Mr Prickles, Mr Tickle and Kermit may be unlikely chums in the animal world, but they’re all part of Marie Conway’s working family.
The Pygmy hedgehog, African millipede and Australian white treefrog share their living quarters with hissing cockroaches, sugar gliders, rats, reptiles, snakes and a tarantula, while in the garden chickens, ferrets and rabbits live side by side.
If there’s one thing this motley crew have in common, it’s that they don’t mind a day out.
As a franchisee of Animals In-Tuition, Marie Conway, 28, of Westbourne Park, is a familiar face at local schools and nurseries where she runs educational workshops.
Party bookings and staff team building are also regular events which, in Marie’s experience, reveal that we become ‘scaredy cats’ with age.
She said: “Everybody and every workshop is different, I could have a nursery group who handle everything and then a reception group who are really nervous.
“Primary school children still want to hold everything, by the time they get to secondary school they have a fear instilled in them and with adults they don’t want to handle anything.”
Marie is a walking textbook of information on the animals she keeps.
“When I get a new animal I do all the research as children ask weird and wonderful questions,” said Marie. “The most popular one is ‘where’s the animal’s bum?’”
Asked if she can pick a favourite of her “work colleagues”, Marie says “all of them” but added: “sugar gliders are the cutest, ferrets the most playful, chickens the funniest.

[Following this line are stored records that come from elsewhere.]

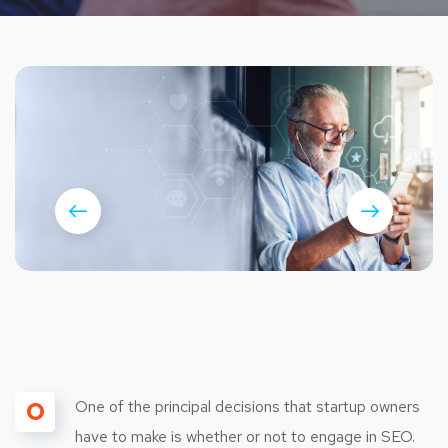
O
One of the principal decisions that startup owners
have to make is whether or not to engage in SEO.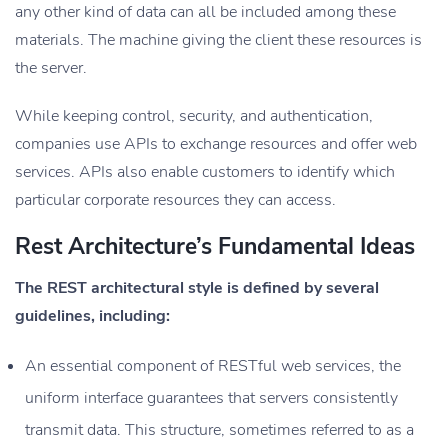
any other kind of data can all be included among these
materials. The machine giving the client these resources is
the server.
While keeping control, security, and authentication,
companies use APIs to exchange resources and offer web
services. APIs also enable customers to identify which
particular corporate resources they can access.
Rest Architecture’s Fundamental Ideas
The REST architectural style is defined by several
guidelines, including:
An essential component of RESTful web services, the
uniform interface guarantees that servers consistently
transmit data. This structure, sometimes referred to as a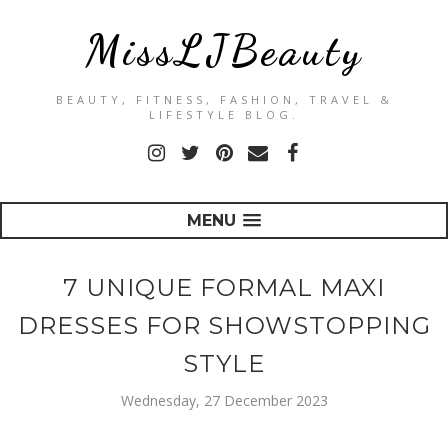
MissLJBeauty
BEAUTY, FITNESS, FASHION, TRAVEL &
LIFESTYLE BLOG.
MENU
7 UNIQUE FORMAL MAXI
DRESSES FOR SHOWSTOPPING
STYLE
Wednesday, 27 December 2023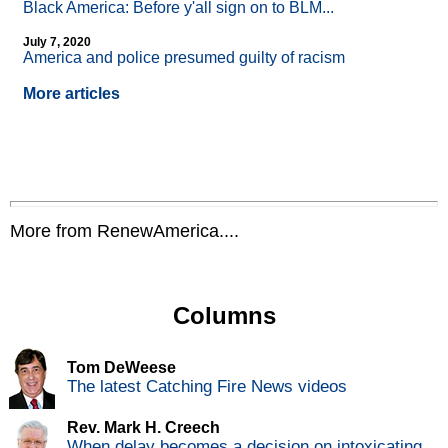
Black America: Before y'all sign on to BLM...
July 7, 2020
America and police presumed guilty of racism
More articles
More from RenewAmerica....
Columns
Tom DeWeese
The latest Catching Fire News videos
Rev. Mark H. Creech
When delay becomes a decision on intoxicating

I’m still not keen on the scorpion even though he’s fascinating.”
Marie’s unusual animal facts
No headaches - Cockroaches can live for a week without their heads beause their brains are in their body
Inside out - Millipedes have their bones on the outside of their body.
Fuzzy fur - Rabbits have tails to confuse foxes. The contrast of tail colour to body fur can disorientate a fox in pursuit.
It’s like an oven in here - Chickens love to sunbathe
Neat storage space - Sugar gliders have pouches like kangaroos to carry their babies.